Die Beispiele demonstrieren, dass Leichtbau derzeit noch Luxus ist. "Künftig wird es darauf ankommen, verfügbare Leichtbautechnologien in bezahlbaren Großserienprojekten umzusetzen. Nur so können nennenswerte Beiträge zur nachhaltigen CO2-Senkung realisiert werden", formuliert etwas umständlich VW-Forschungschef Jürgen Leohold. Die Wolfsburger haben zu diesem Zweck das Projekt Super-Light-Car gestartet, bei dem ein Mix aus Aluminium, Stahl, Magnesium und Kunststoff das Gewicht einer Mittelklasse-Karosserie um 35 Prozent auf 180 Kilogramm drückt.

Es geht auch ganz einfach: Kleinere Autos wiegen weniger

Derartige Patchwork-Autos sind kompliziert zu fertigen. Mazda hingegen hat mit ganz einfachen Mitteln abgespeckt: Beim Generationswechsel des Kleinwagens Mazda 2 wurden 100 Kilogramm eingespart, vor allem weil das Auto ein bisschen kleiner wurde. So soll es weitergehen. "In zwei Jahren bringen wir ein weiteres Modell, bei dem wir noch mal 100 Kilogramm einsparen", sagt Forschungschef Seita Kanai und verspricht allein dadurch fünf Prozent weniger Verbrauch.

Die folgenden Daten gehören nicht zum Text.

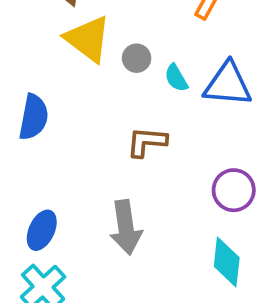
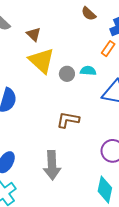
cyan semicircle: (176, 78) -> (88, 71), moved, turned 119

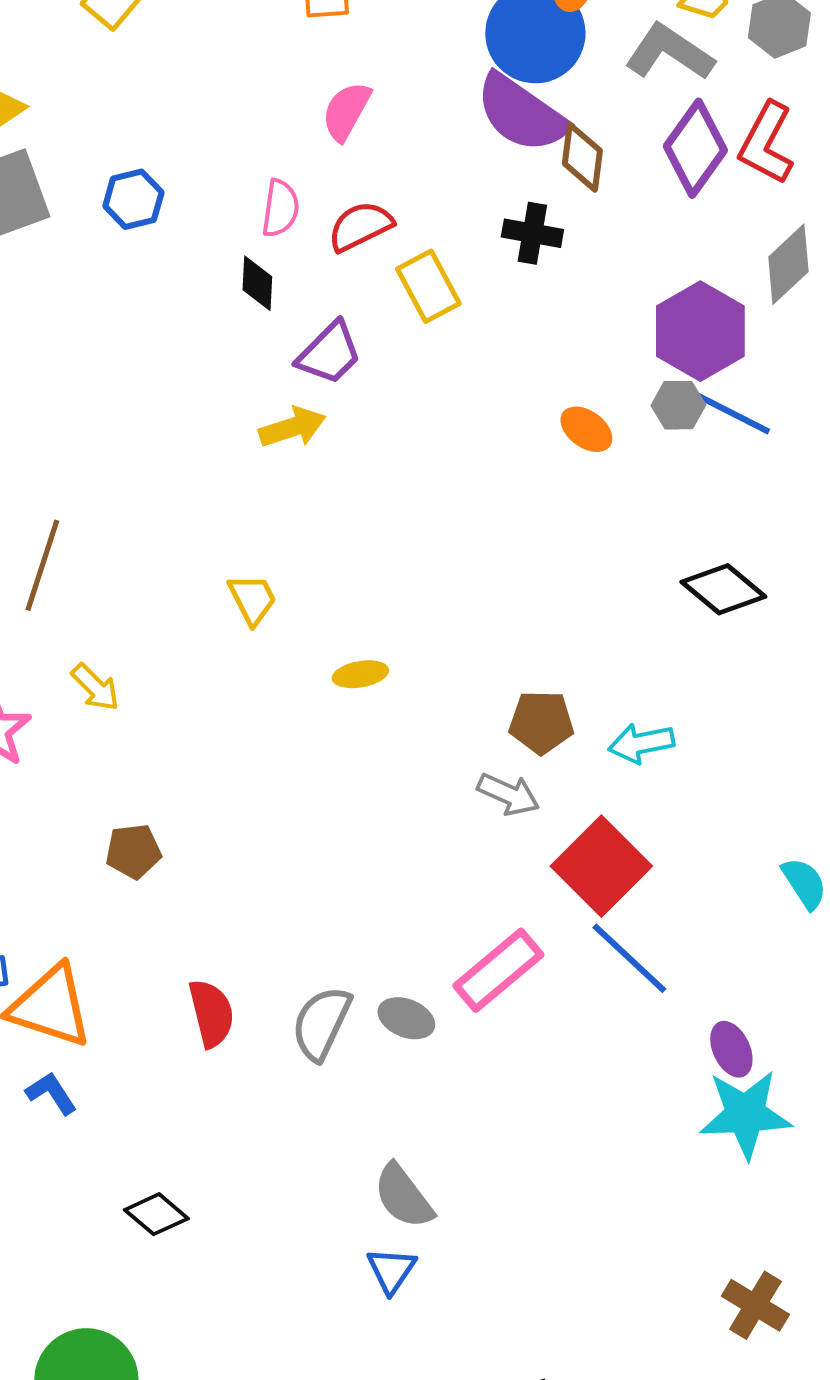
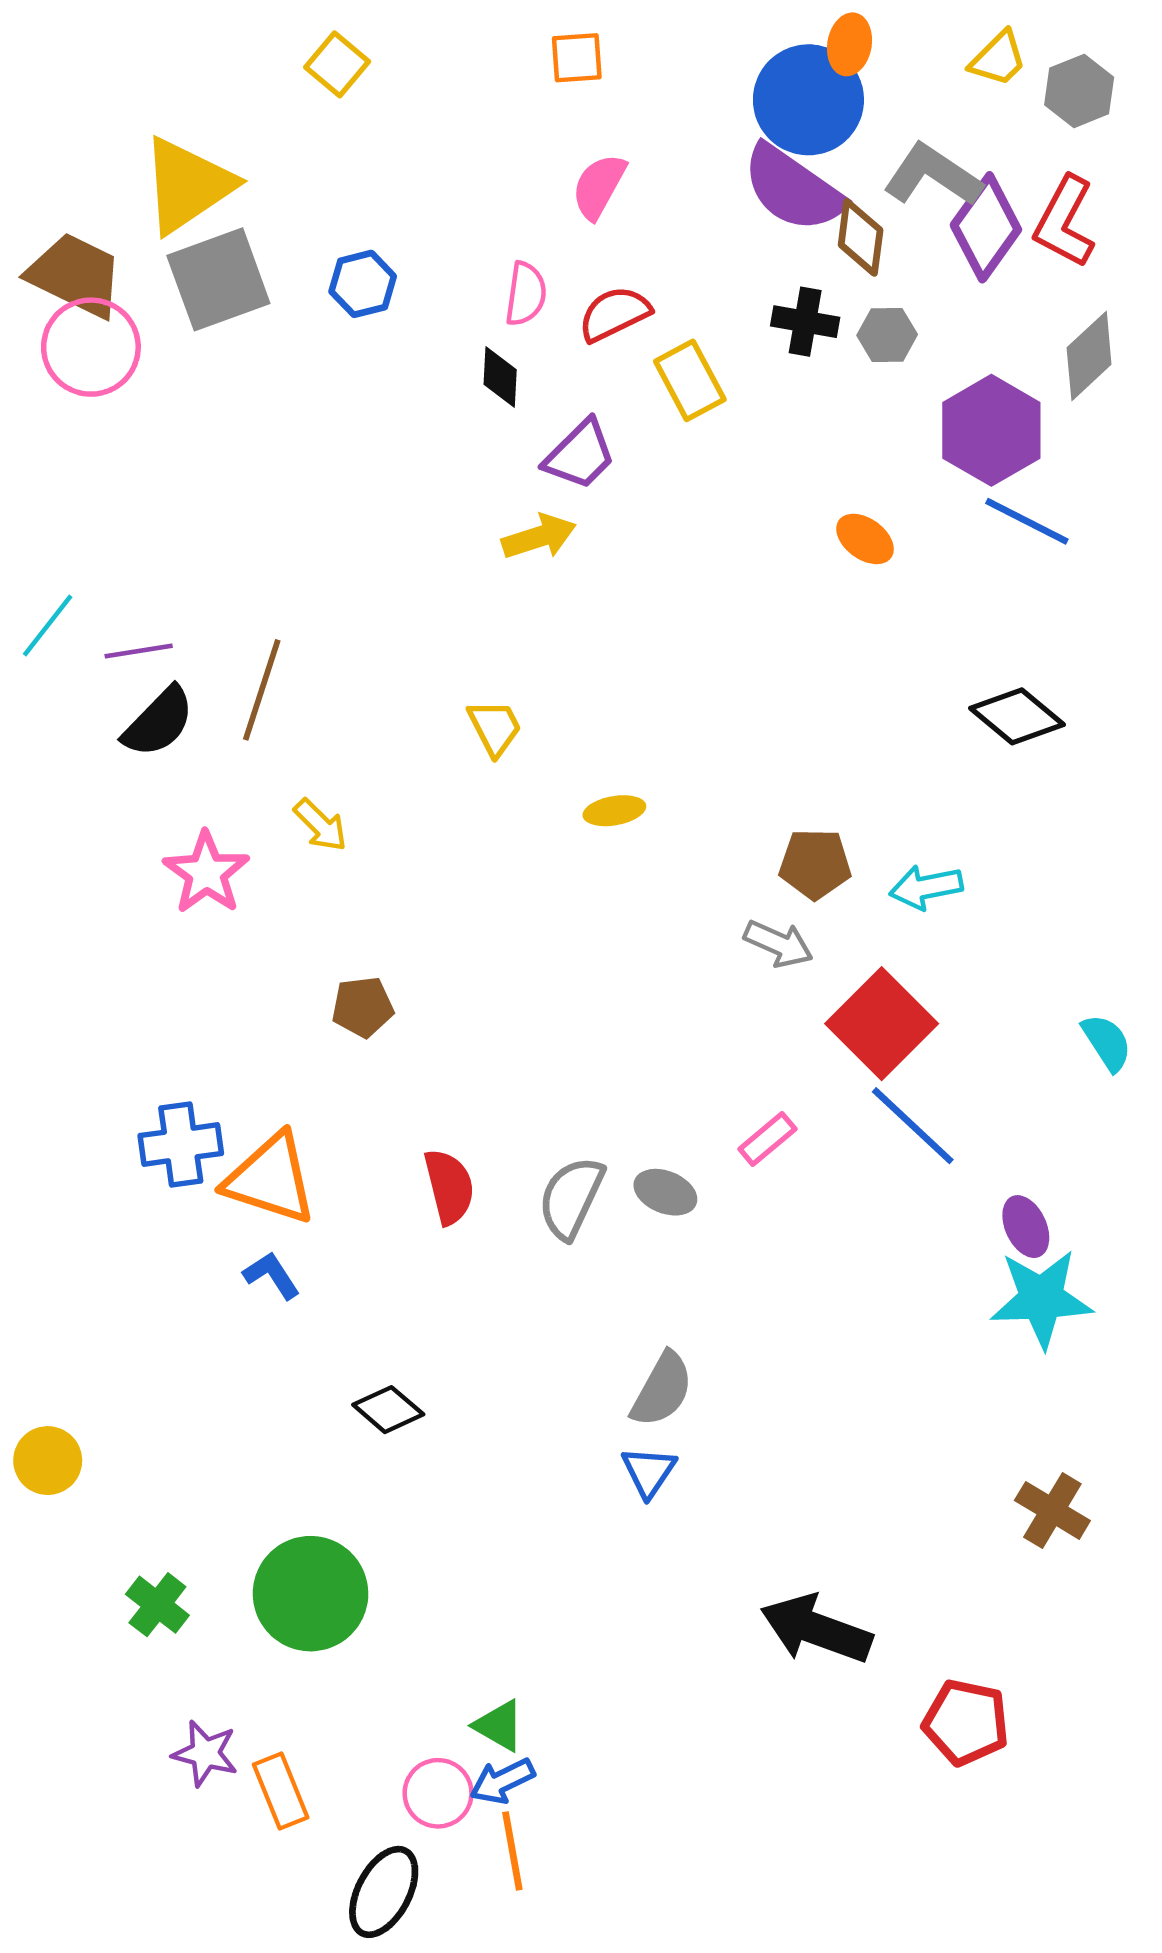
gray L-shape: (669, 52) -> (933, 175), moved
gray hexagon: (678, 405) -> (887, 335), moved
pink rectangle: (498, 970) -> (767, 1139), size x0.6
gray semicircle: (403, 1196) -> (662, 1390), turned -114

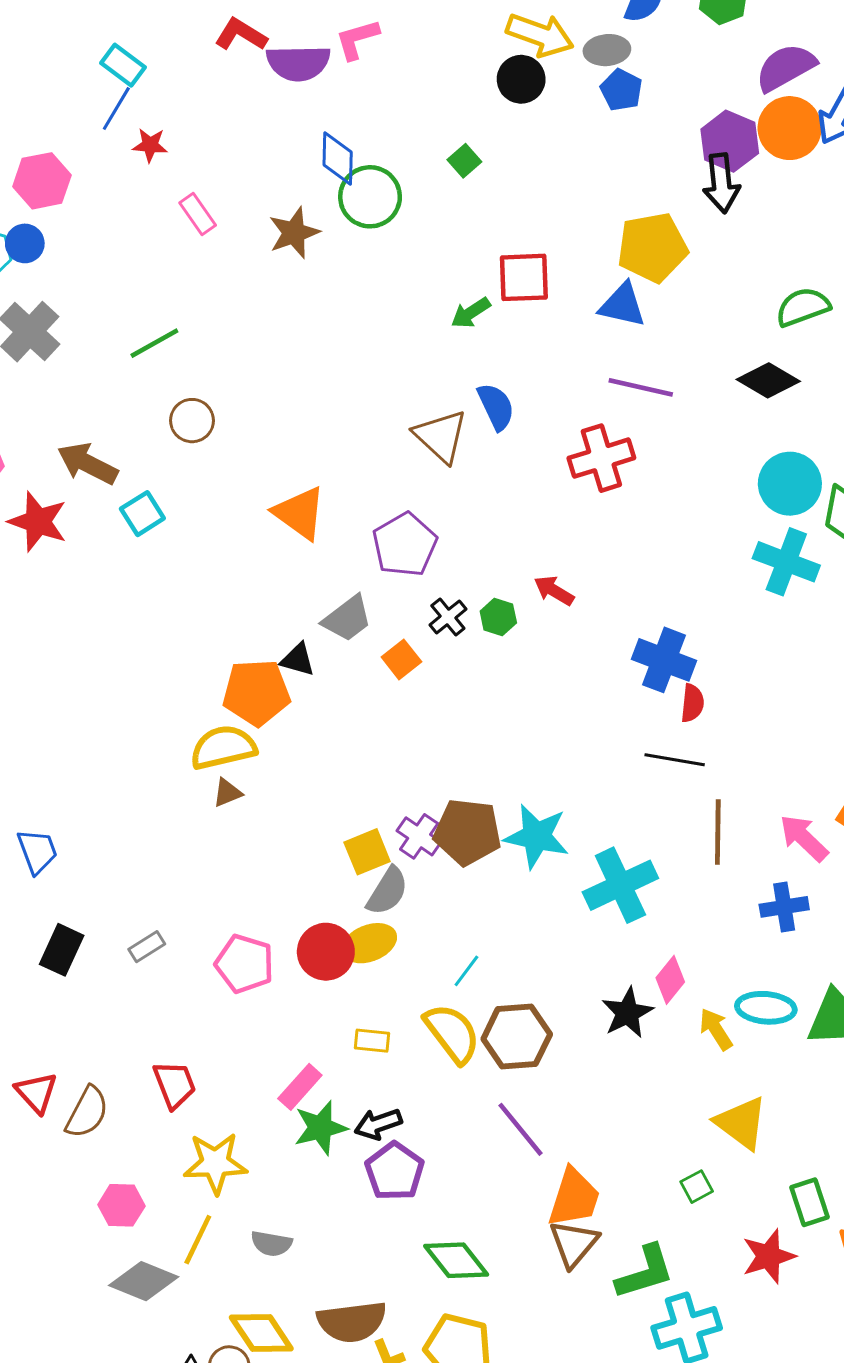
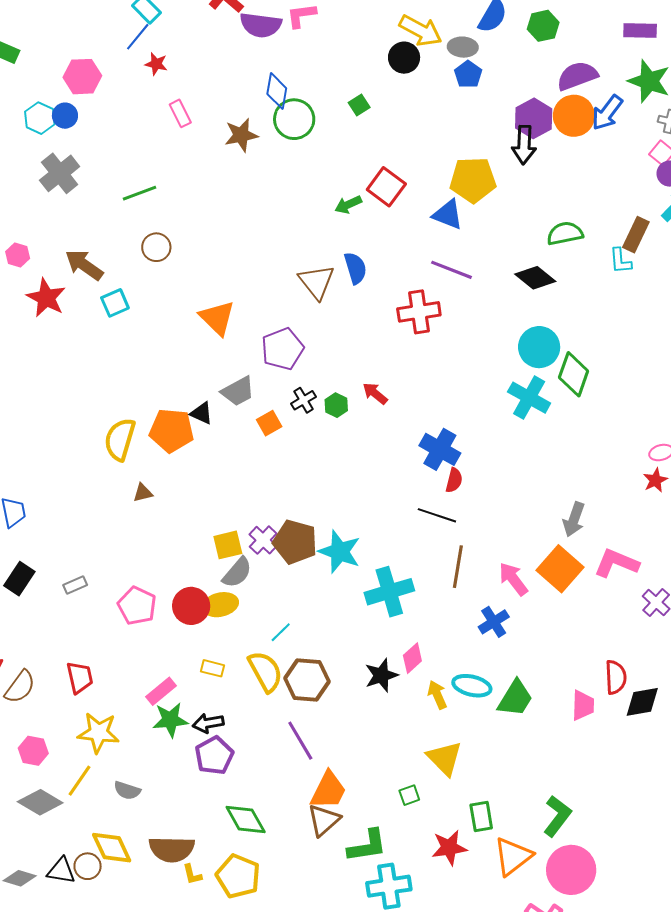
red square: (524, 277) -> (386, 187), turned 30
yellow semicircle: (223, 747) -> (120, 439), moved, turned -69
blue cross: (784, 907) -> (494, 622), turned -32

Die Problemzonen bei der Karosserie sind aber nicht nur die Bleche, sondern besonders die Scheiben. Mittlerweile allerdings zeichnet sich auch hier eine leichtere Lösung ab. "Polycarbonat statt Glas könnte das Gewicht glatt halbieren", sagt Petra Gulz, Sprecherin des Zulieferers Webasto. Die Firma fertigt aus dem Kunststoff derzeit vor allem Panorama-Dächer, plant aber bereits den großflächigeren Einsatz. "Denkbar sind auch feste Seitenscheiben, Heckscheiben oder Verkleidungsteile in Glasoptik."

Nicht nur durch neue Materialien lässt sich Gewicht sparen

Wer wirklich fasten will, muss allerdings weiter denken als nur bis zur Materialwaage - und kommt dann zum Beispiel auf neue Schutzkonzepte, wie sie Mercedes im Experimental-Sicherheitsfahrzeug ESF 2009 vorgestellt hat. Um Platz und Gewicht zu sparen, werden dort erstmals aufblasbare Crash-Strukturen eingesetzt: Ähnlich wie ein Airbag, entfalten sich kurz vor dem Unfall mit Hilfe von Gasgeneratoren auch Metalle und bilden so ohne Gewichtszuwachs stabilere Knautschzonen.

Bei der Arbeit mit der Waage hadern Entwickler allerdings nicht nur mit Kosten und Konstruktionsprinzipien, sondern auch mit neuen Gesetzen zur Abgasreinigung, verschärften Crash-Anforderungen und nicht zuletzt den Ansprüchen der Kunden. "Bei Sicherheitsnormen und Komfortansprüchen gibt es kein Zurück", sagt Mercedes-Experte Peter Lehmann und erklärt so, warum zum Beispiel zwischen dem Baby-Benz genannten Mercedes 190 und der aktuellen C-Klasse rund 400 Kilogramm Gewichtsaufschlag liegen.

So widersinnig es klingt, sind es auch die sauberen Antriebe der Zukunft, die die Bilanz verhageln. Batterien und Elektromotoren in Hybrid-Autos sind schwer. Und so dürfte manche Versprechung der Ingenieure, nach denen künftige Autos stets leichter sein werden als das Vorgängermodell, einfach nicht zu erfüllen sein. Auch deshalb, weil der CO2-Ausstoß des Fahrzeugs gesenkt wurde.